Book Review: Lockstep
/by Karl Schroeder
Tor, 2014
The fact that one of prolific author Karl Schroeder's writing credits is something called The Complete Idiot's Guide to Writing Science Fiction is obviously worrying, since it sounds like the set-up to a joke to which there's no comeback. But the fact that he co-wrote the work with Cory Doctorow restores hope: that's some mighty talented company. And so it goes throughout Schroeder's resume: for every deadline-paycheck piece of pap, there's something utterly arresting like 2005's Lady of Mazes, or his latest book, Lockstep, now out from Tor. This is an author who's what an old Boston book-critic used to refer to as "profitably unpredictable."

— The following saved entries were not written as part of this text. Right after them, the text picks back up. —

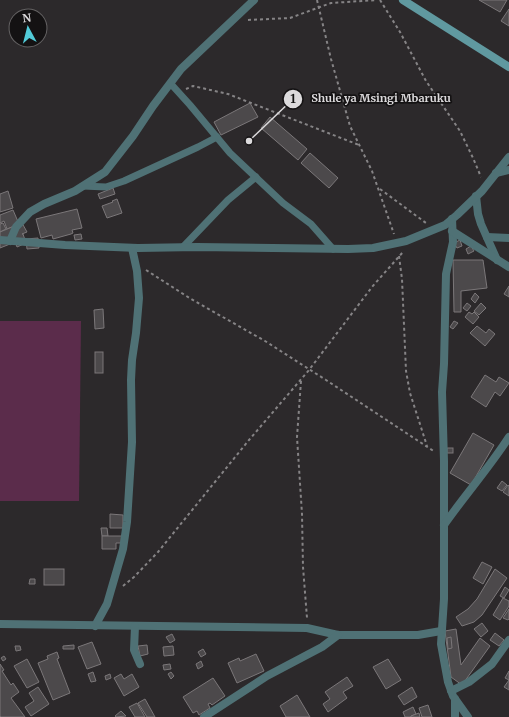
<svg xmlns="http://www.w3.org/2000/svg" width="509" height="717" font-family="Merriweather,serif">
<rect width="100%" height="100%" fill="#2c292b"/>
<path fill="#5b2c4b" d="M0 321H81L79 501H0Z"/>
<g fill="#4c494b" stroke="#7b7779">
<path d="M479 0H507L500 12Z"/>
<path d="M509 9V26L501 21Z"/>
<path d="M250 103 258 117 221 135 214 122Z"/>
<path d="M270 117 307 149 298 160 261 128Z"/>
<path d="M310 153 338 178 329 188 301 163Z"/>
<path d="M113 188 115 194 100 199 98 194Z"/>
<path d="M8 191 13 208 0 212V194Z"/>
<path d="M117 199 122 213 107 218 102 206 113 202 112 201Z"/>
<path d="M77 209 82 228 72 230 73 233 71 234 53 239 52 235 41 238 36 219Z"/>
<path d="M13 210 19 224 7 229 4 221 0 223V215Z"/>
<path d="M3 223 6 229 0 232V224Z"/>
<path d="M22 223 27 232 22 234H23L26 243 17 247 15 242 0 248V232Z"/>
<path d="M81 234 82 239 75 240 74 235Z"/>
<path d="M38 238 39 248 27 249 26 239Z"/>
<path d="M460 240 462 246 457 248 454 243Z"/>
<path d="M471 246 474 251 468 254 466 249Z"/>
<path d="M453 260H483L487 288 461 291V312H454Z"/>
<path d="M509 286V297L504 294Z"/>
<path d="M475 293 479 297 475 303 471 299Z"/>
<path d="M467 303 471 306 467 311 463 308Z"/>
<path d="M481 303 486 308 479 315 474 311Z"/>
<path d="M103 309 104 328 95 329 94 310Z"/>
<path d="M469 312 472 314 474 312 479 317 473 324 465 317Z"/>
<path d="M454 321 458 323 453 329 450 327Z"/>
<path d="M477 326 486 333 489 329 495 334 485 346 470 333Z"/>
<rect x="95" y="352" width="8" height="21"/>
<path d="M485 375 496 382 499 377 509 383 500 396 495 392 486 407 471 397Z"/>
<path d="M473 433 494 445 471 485 450 473Z"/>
<rect x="447" y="448" width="6" height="5"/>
<path d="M502 481 507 485 502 491 497 488Z"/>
<path d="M508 485 509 486V496L503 492Z"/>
<path d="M110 514 123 515V528H110Z"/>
<path d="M101 528H107L108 536H102Z"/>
<path d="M102 536H123V543H116V549H102Z"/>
<path d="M482 562 492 567 483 584 473 578Z"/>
<rect x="44" y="569" width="20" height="16"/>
<path d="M495 569 507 578 482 615 474 622 462 626 456 617 468 609 477 599Z"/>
<path d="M30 579H35V584H29Z"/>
<path d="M505 587 509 590 504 598 500 596Z"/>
<path d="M503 598 509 601V606L500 620 493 615Z"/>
<path d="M509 609V619L508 620 503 618Z"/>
<path d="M482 623 488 631 481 637 474 629Z"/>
<path d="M456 629 461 665 480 638 490 646 462 685 451 677 445 631Z"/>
<path d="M495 633 504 640 499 646 490 640Z"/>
<path d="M172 634 175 640 170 643 166 637Z"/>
<path d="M451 637 452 648 448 649 447 638Z"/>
<path d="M92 642 101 664 87 669 78 647Z"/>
<path d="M74 645V649H63V646Z"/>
<path d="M147 645 148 654 140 656 138 646Z"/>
<path d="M15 646H20L21 650 16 651Z"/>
<path d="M173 646 174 655 164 656 163 647Z"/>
<path d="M203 649 206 654 201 657 198 652Z"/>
<path d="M57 652 59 658 57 659 70 693 53 700 38 663 48 659 47 656Z"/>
<path d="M256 654 264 671 237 683 228 663 239 658 240 661Z"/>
<path d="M4 656 6 659 3 661 1 658Z"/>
<path d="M27 659 39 682 27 688 14 666Z"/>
<path d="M388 659 401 680 386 689 373 667Z"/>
<path d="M201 661 203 666 198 669 196 664Z"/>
<path d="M0 664 4 670 2 671 11 685 13 683 19 692 11 698 25 717H1L0 716Z"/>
<path d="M170 664 171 669 164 670 163 665Z"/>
<path d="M509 671V690L504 687 509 680 505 678Z"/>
<path d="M93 672 96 681 91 682 88 674Z"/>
<path d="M171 672 174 676 171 679 168 674Z"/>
<path d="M110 674 111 678 106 680 105 676Z"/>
<path d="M121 674 124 679 132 674 139 687 124 696 114 678Z"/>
<path d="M347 677 353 686 343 692 347 698 328 712 323 704 330 699 325 692Z"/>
<path d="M213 678 225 696 212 705 210 703 208 704 210 708 199 715 197 711 193 713 183 697Z"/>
<path d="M38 687 49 704 31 716 25 707 34 701 29 693Z"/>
<path d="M412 687 417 697 404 705 398 696Z"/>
<path d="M297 695 310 717H286L280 706Z"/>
<path d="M145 699 155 717H147L138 703Z"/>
<path d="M137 703 145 717H135L129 707Z"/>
<path d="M428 705 432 717H422L419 708Z"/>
<path d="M413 707 416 714 411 716V717H405L403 712Z"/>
<path d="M121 711 126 716 116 717 115 716Z"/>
<path d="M419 713 420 717H411V716Z"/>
</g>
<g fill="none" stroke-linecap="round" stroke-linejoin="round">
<g stroke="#868486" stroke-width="2" stroke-dasharray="3 3" stroke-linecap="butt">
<path d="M317 0 331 59 350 126 372 171 394 234"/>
<path d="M380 0 400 32 426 81 460 131 473 158 481 177"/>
<path d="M248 20 290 18 331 3 377 0"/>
<path d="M186 89 193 86 228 94 359 145"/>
<path d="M380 189 426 223"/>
<path d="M399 256 402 279 406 371 410 393 427 446"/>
<path d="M146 270 191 299 265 341 326 380 435 452"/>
<path d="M301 381 297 437 302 514 303 567 307 618"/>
<path d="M123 586 134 577 158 552 249 440 309 370 372 287 403 252"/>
</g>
<g stroke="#4f7175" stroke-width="7">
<path d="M171 84 190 105 230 153 283 203 311 224 333 249"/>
<path d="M83 186 106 187 124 181 198 147 217 137"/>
<path d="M183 247 228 200 256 177"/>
</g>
<g stroke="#4f7175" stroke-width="8">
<path d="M496 173 509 170"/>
<path d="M476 196 478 214 481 224 497 260"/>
<path d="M452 219 453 242 446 274 444 364 442 392 444 461V599L441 644 448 682 453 696 468 717"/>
<path d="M452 231 509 267"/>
<path d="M487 237 509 238"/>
<path d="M0 240 65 245 138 248 197 247 348 249 373 248 406 241 445 225 457 215 482 191 509 157"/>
<path d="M10 241 16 227 30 212 44 204 75 191 105 172 133 136 153 106 181 69 254 0"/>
<path d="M444 525C465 495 489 468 509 437"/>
<path d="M0 624 307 628 338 635H418L441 631"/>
<path d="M95 626 107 604 123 549 127 522 132 442 131 380 132 360 136 333 139 298 137 271 132 248"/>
<path d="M135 626 134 650 140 664"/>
<path d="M451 691 469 682 492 664 509 640"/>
<path d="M204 717 267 676 322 647 338 635"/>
<path d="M455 717V699"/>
</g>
<path stroke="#6099a0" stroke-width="8" d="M403 0 509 67"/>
</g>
<path fill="none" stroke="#dcdadc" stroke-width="1.5" d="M249 141L293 99"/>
<g fill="#dcdadc" stroke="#141213" stroke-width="1.5">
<circle cx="249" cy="141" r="4"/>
<circle cx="293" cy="99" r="10"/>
</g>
<g font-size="12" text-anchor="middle" font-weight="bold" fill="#111">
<text x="293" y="103">1</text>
</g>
<g font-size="11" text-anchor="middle" font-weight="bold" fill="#dcdadc" stroke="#141213" stroke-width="3.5" stroke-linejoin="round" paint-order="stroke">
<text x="381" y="102">Shule ya Msingi Mbaruku</text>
</g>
<g transform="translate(28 28) rotate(353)"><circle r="19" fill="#141213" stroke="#646263"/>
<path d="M0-3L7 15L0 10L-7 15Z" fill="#52cbd8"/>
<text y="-6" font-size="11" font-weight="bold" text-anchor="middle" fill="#dcdadc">N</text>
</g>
</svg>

Certainly the basic premise of Lockstep is something most sci-fi fans won't see coming; in fact, to die-hard Star Trek fans (and is there any other kind?) it'll seem downright surreal. In the world of Schroeder's lean and hugely engaging new book, there's no such thing as faster-than-light space travel. That staple of science fiction doesn't exist; Einstein still rules. And yet, when the book's teen hero Toby McGonigal awakens in a spacecraft at the book's outset, he gradually discovers a galaxy thriving with interstellar civilizations, which hardly seems possible if everybody's still crawling along at 186,000 miles per second. It's long been an axiom of science fiction that in order to have a Federation, you've got to have warp speed.
Schroeder's book is being billed as "hard" sci-fi in large part because it doesn't simply invent a warp speed/foldspace/tach-drive work-around to that physics limitation. Instead, it tries to elaborate a viable alternative. But that's tricky. Drama requires characters, but without Captain Kirk's warp speed, you need generations of characters to live out the natural span of their lives one after another, grow old, and die in the hundreds or even thousands of years it would take a sub-light vessel to reach some distant solar system, and with all due respect to the various authors of the Old Testament, simple genealogy can't ever substitute for storytelling. Suspended animation is almost necessarily also suspended drama.
Every once in a while, a really good science fiction novel comes along telling the story of a suspended-animation generation-ship where things go wrong en route (Frank Robinson's splendid 1992 novel The Dark Beyond the Stars is a fine example, maybe the finest). But by far the more popular approach is to pick up the story once the generation-ship voyage is safely docked where it's going.
Schroeder's novel is firmly, even spectacularly, in the second camp, thanks to the science of locksteps, which keep all the galaxy's various inhabited worlds on a more or less even footing. Our author has worked out the technicalities to a virtually obsessive length, because those technicalities are vital to young Toby, who wakes up 14,000 years after he last closed his eyes. Readers get most of their exposition from the mental scrabbling Toby does in order to make sense of the brave new galaxy where he finds himself. This can be helpful, of course:
Locksteps were a kind of network - specifically, something called a synchronous network, where every node in the mesh sent and received messages at the same time. All the worlds shipped out cargo and passenger ships at the same intervals, and doing this put them all on equal footing. If a couple of worlds doubled or tripled their frequency, they could grow faster than their neighbors. Lockstep worlds were always tempted to do this, and worlds that did often made out very well indeed.
Young Toby encounters plenty of discrepancies like these as he realizes that the unguessable new galaxy where he now finds himself is all but entirely ruled by his own brother, who's used the loopholes of lockstep in order to become a tyrant. Indeed, the entire McGonigal clan is now revered as far more than human, and Toby himself is a kind of messiah-figure in the epic poems, songs, and mythology that's sprung up in the intervening millennia.
This being borderline-YA science fiction, he also encounters a feisty young woman, Corva, who's grown up in a world entirely and accidentally shaped by Toby and his family. The interactions between Corva and Toby form the best bits of Lockstep, some very neat juxtapositions between a wildly wide-angle world-view and its down-grade non-relativistic counterpart, as when Corva at one point halts and stares with undisguised dismay at the simple phenomenon of night-time:
Except for the occasional crackle from the fire, there was no sound at all. It was as if they were standing at the border to the land of Death, nothing ahead of them but perfected stillness.Corva shivered. "Is this why we did it? she turned to nod in the direction of the town they'd left. "Did we have a million years of being faced with ... with this every night, and did we invent fire and weapons and clothes and culture and art and houses just so we wouldn't have to look into it? -- That awful emptiness?"
Schroeder handles these radically different encounters - and Toby's inevitable showdown with his family members - with an easy, practiced skill. The aforementioned 'hard' science in this science fiction sometimes got too woolly for this layman, but the story itself barrels forward wonderfully. The resulting novel is indeed profitably unpredictable - and highly recommended.